Eventually, she applied for rental assistance with Crisis Assistance Ministry in Charlotte, and when she was approved, the money went to the landlord to pay off her back rent.

“If it wasn’t for Crisis Assistance, then I probably would be back in another shelter,” Boyd said.

There have been thousands of people in Charlotte in Boyd’s shoes and new data obtained by WBTV shows just how widespread the impending eviction problem is. But even that is probably just a small piece of the puzzle.

“It’s hard to put a number on how many people owe back rent, and exactly how much they owe,” Crisis Assistance Ministry’s Liana Humphrey said.

Humphrey said since the pandemic struck the organization is having to up the ante to keep people from facing eviction.

“Prior to COVID, it would take approximately $400 to resolve someone’s financial emergency. That number has been creeping up and is often three times that today,” Humphrey said.

Crisis Assistance isn’t alone in providing aid.

Locally, the biggest flood of money coming to help people facing eviction has come from the federal government and distributed by the City of Charlotte’s RAMP Program.

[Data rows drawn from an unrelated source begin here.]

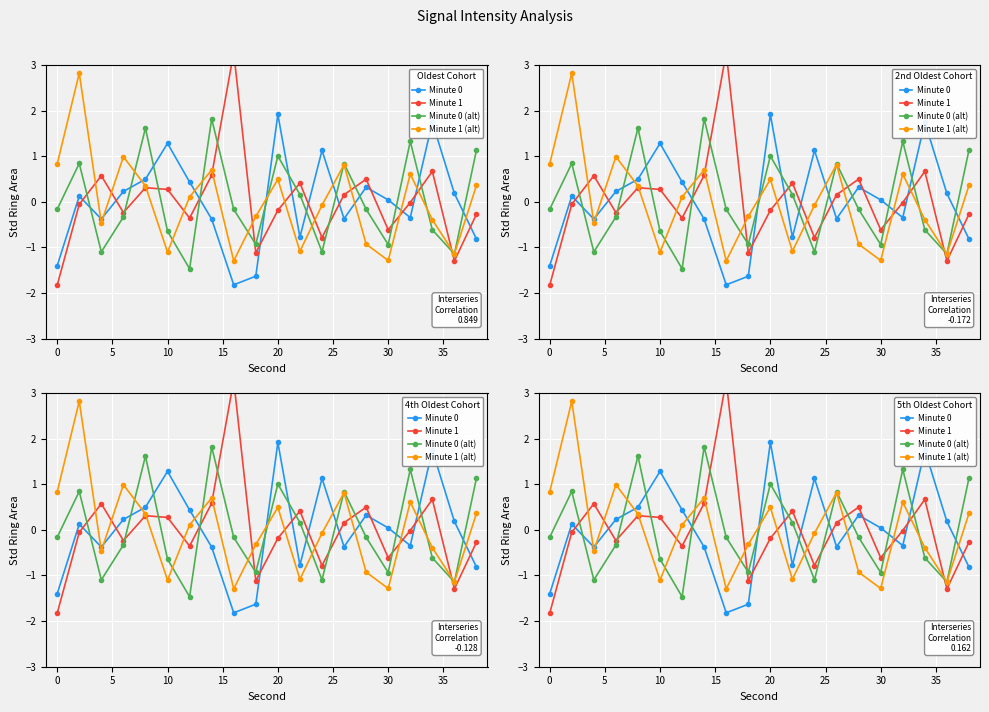

How many intersections are there between Minute 0 and Minute 1?

11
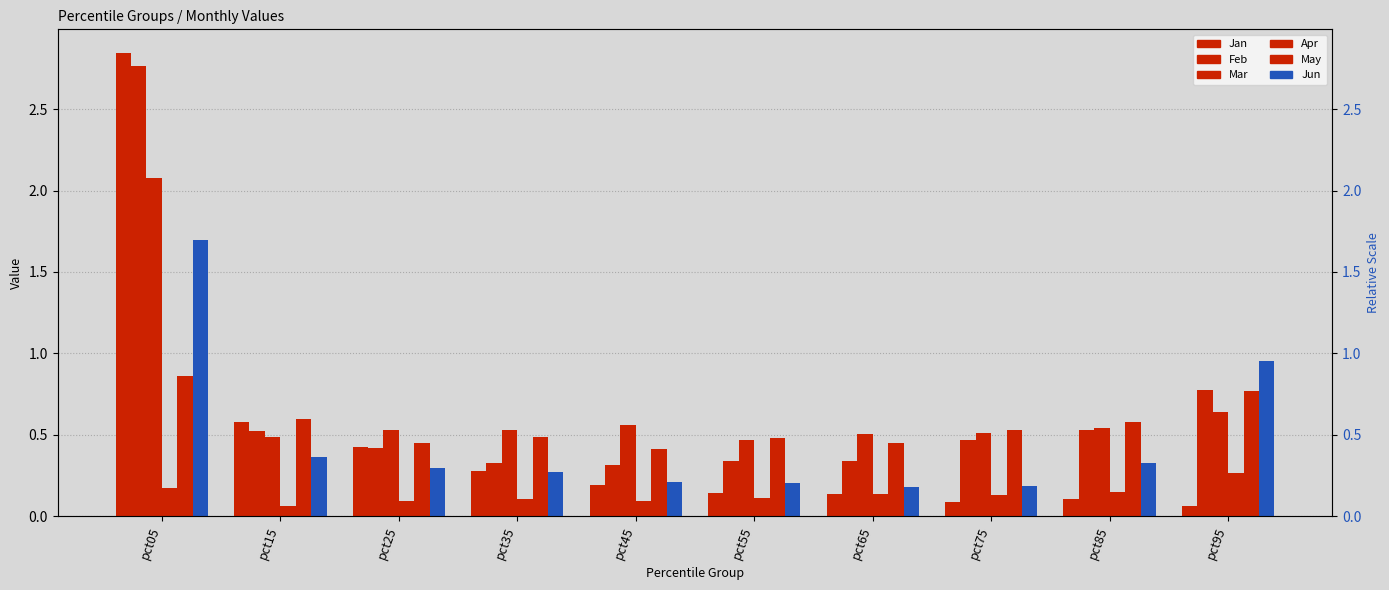

Reading left to right, extract all data points from this chart.

Jan: 2.8	0.6	0.4	0.3	0.2	0.1	0.1	0.1	0.1	0.1
Feb: 2.8	0.5	0.4	0.3	0.3	0.3	0.3	0.5	0.5	0.8
Mar: 2.1	0.5	0.5	0.5	0.6	0.5	0.5	0.5	0.5	0.6
Apr: 0.2	0.1	0.1	0.1	0.1	0.1	0.1	0.1	0.1	0.3
May: 0.9	0.6	0.5	0.5	0.4	0.5	0.4	0.5	0.6	0.8
Jun: 1.7	0.4	0.3	0.3	0.2	0.2	0.2	0.2	0.3	1.0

“I would say that the RAMP, rental assistance and mortgage assistance and utility assistance has been extremely successful,” Charlotte’s Housing and Neighborhood Services Department Director Pam Wideman said.

Since April of 2020, the city has allocated $44.2 million to rental, mortgage and utility relief and helped 11,400 households.

But Wideman said nearly 31,795 households have applied with the majority of those denied because they didn’t provide the right documentation, weren’t facing a Covid impact or they already received assistance.

The City also launched another program to help mediate between landlords and tenants but out of more than 2,000 calls, only 75 mediations were completed.

“We can’t force it, and so you have to have both a willing landlord and a willing tenant in order to engage in the mediation,” Wideman said.

There’s still about $12.5 million in rental and utility assistance left for the RAMP program and Wideman said she’s confident city council will allocate more funds after new money is received from the Biden administration’s American Rescue Plan.

With North Carolina’s eviction moratorium set to expire June 30th, the question is how many people will need help and how much.

“Certainly the need has grown in terms of the dollars that are needed to help someone prevent eviction, and we’ll just kind of have to wait and see when the moratorium expires,” Humphrey said.